Como bien saben todos aquellos que están siguiendo atentamente el mercado de fichajes del Barça en este verano, la situación del club catalán no es que sea precisamente fácil, entre otras cosas porque cabe tener en cuenta que el gran fichaje que ya se ha realizado en este verano, Dani Olmo, sigue sin poder estar inscrito en la liga debido a los problemas con el fair play financiero por parte de la entidad catalana.

Eso sí, cabe tener en cuenta que, más allá de los problemas de inscripciones de jugadores que están provocando que algunos grandes nombres de la plantilla azulgrana estén a punto de salir o estén en la rampa de salida, la directiva de Joan Laporta tiene muy claro que va a intentar otro gran fichaje antes de que cierre el mercado.

La idea inicial en este sentido no era otra que la de hacerse con los servicios de Iñaki Williams, pero el extremo ha decidido quedarse en el Athletic de Bilbao, por lo que el Barça quiere mover una última ficha para mejorar así la plantilla de Hansi Flick de la mano de uno de los nombres que, de hecho, más gustan en la directiva azulgrana y al que estarían encantados de darle el '10' de Leo Messi.

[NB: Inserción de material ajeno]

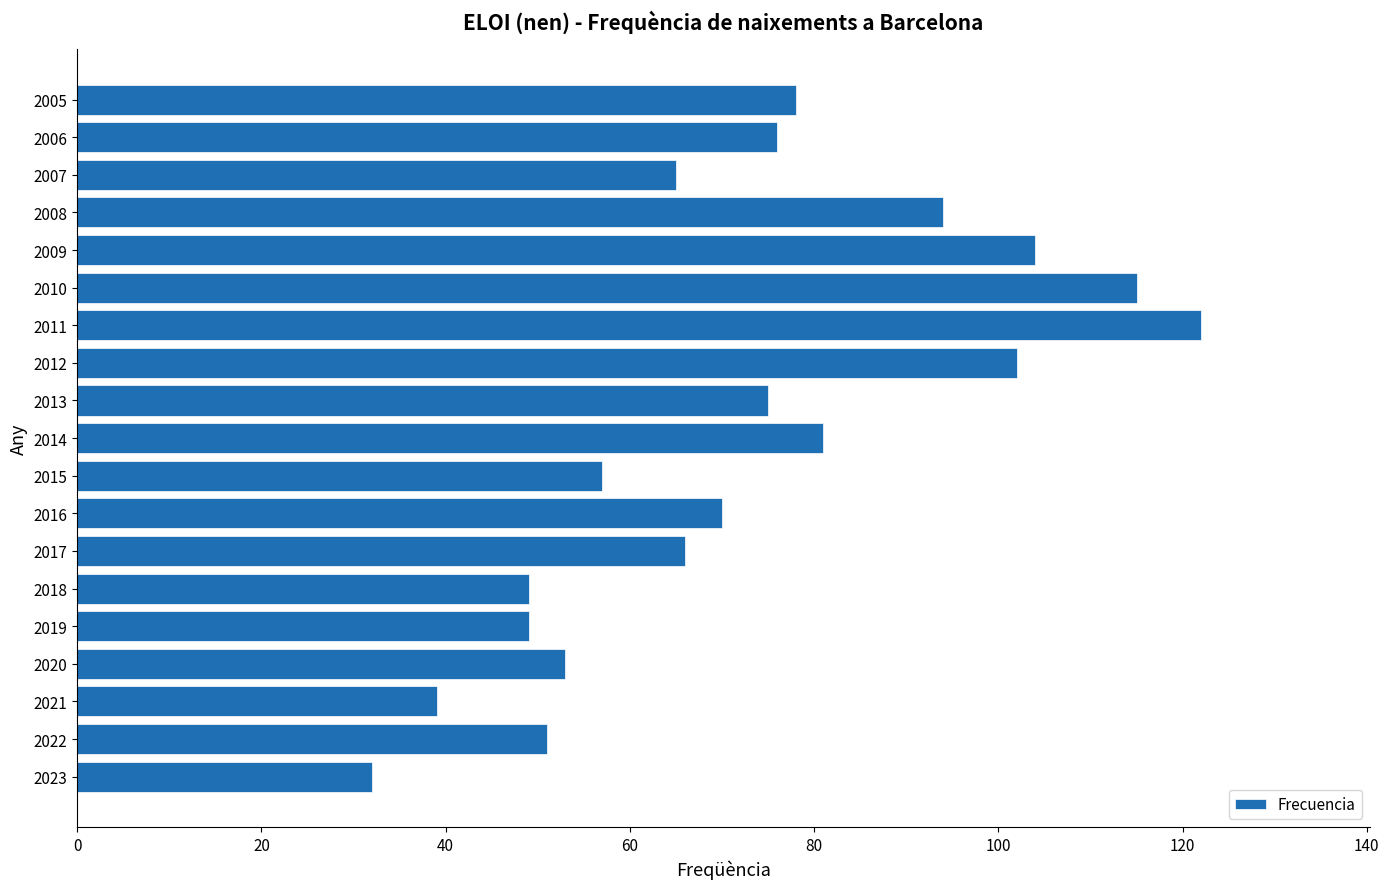

What is the smallest value displayed?

32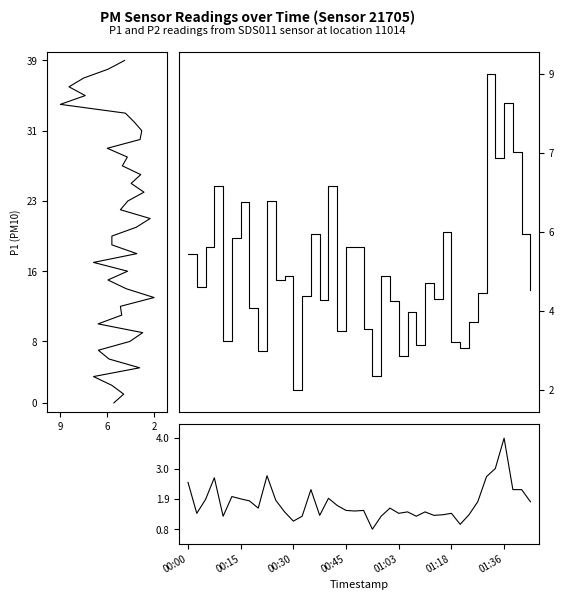

In P2, how many points are lower than both neighbors (excluding endpoints)?

11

Rafael Leao, el nuevo objetivo el Barça de Joan Laporta

Ese nombre no es otro que el de Rafael Leao, una de las estrellas del Milan italiano y que pasa por ser el gran objetivo ahora del club azulgrana tras cerrar definitivamente la carpeta de Williams. Siendo conscientes de que la posición de extremo izquierdo no está cubierta, al menos no con un especialista, desde la dirección deportiva así como desde el banquillo y desde la directiva ven en el delantero portugués una opción realmente interesante.

Rafa Leao Milan / Foto: Europa Press

El problema en este caso es que, por mucho que el agente de Leao sea Jorge Mendes, un representante que tiene una muy buena relación con Joan Laporta y que de hecho es el representante de Lamine Yamal, entre otros, el club italiano no va a poner nada fácil la salida de una de sus estrellas.

Entre otras cosas porque tiene contrato hasta 2028 y una cláusula de 175 millones de euros, una cantidad que evidentemente el Barça ni quiere ni puede pagar. Así, cuentan desde el entorno del club italiano que el Milan podría empezar a negociar por una cifra alrededor de 90 millones de euros, entre otras cosas porque sabe que el jugador ya habría dado el ok a su salida hacia el Camp Nou. Eso sí, desde el club catalán insisten en que es una operación muy complicada y que de momento no se está avanzando más allá de las primeras aproximaciones.